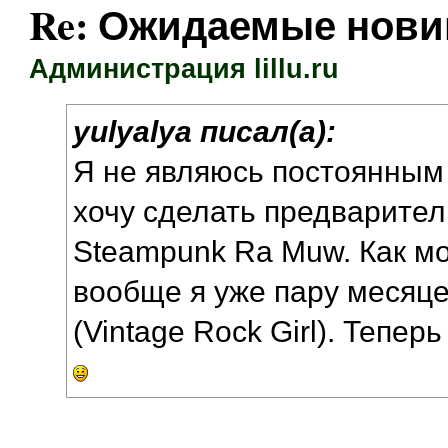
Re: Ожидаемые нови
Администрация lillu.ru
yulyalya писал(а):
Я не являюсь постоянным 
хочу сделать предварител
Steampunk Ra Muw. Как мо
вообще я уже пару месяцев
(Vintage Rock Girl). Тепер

-=-=-

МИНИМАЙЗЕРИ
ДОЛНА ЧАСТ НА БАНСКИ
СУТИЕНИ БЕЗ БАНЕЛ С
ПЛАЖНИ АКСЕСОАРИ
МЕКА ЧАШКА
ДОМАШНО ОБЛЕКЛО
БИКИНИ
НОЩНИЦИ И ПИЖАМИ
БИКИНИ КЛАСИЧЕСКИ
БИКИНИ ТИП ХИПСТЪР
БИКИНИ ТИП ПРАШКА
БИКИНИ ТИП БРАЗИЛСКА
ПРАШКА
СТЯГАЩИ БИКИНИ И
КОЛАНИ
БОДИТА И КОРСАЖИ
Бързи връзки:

-=-=-

EXERCISE BRIEF.
Every line above from the line with "Я не являюсь постоянным" to the line with "(Vintage Rock Girl). Тепер" is wanted, ends included; write them out exactly and add no other line.

PROBLEM SOLUTION.
Я не являюсь постоянным 
хочу сделать предварител
Steampunk Ra Muw. Как мо
вообще я уже пару месяцев
(Vintage Rock Girl). Тепер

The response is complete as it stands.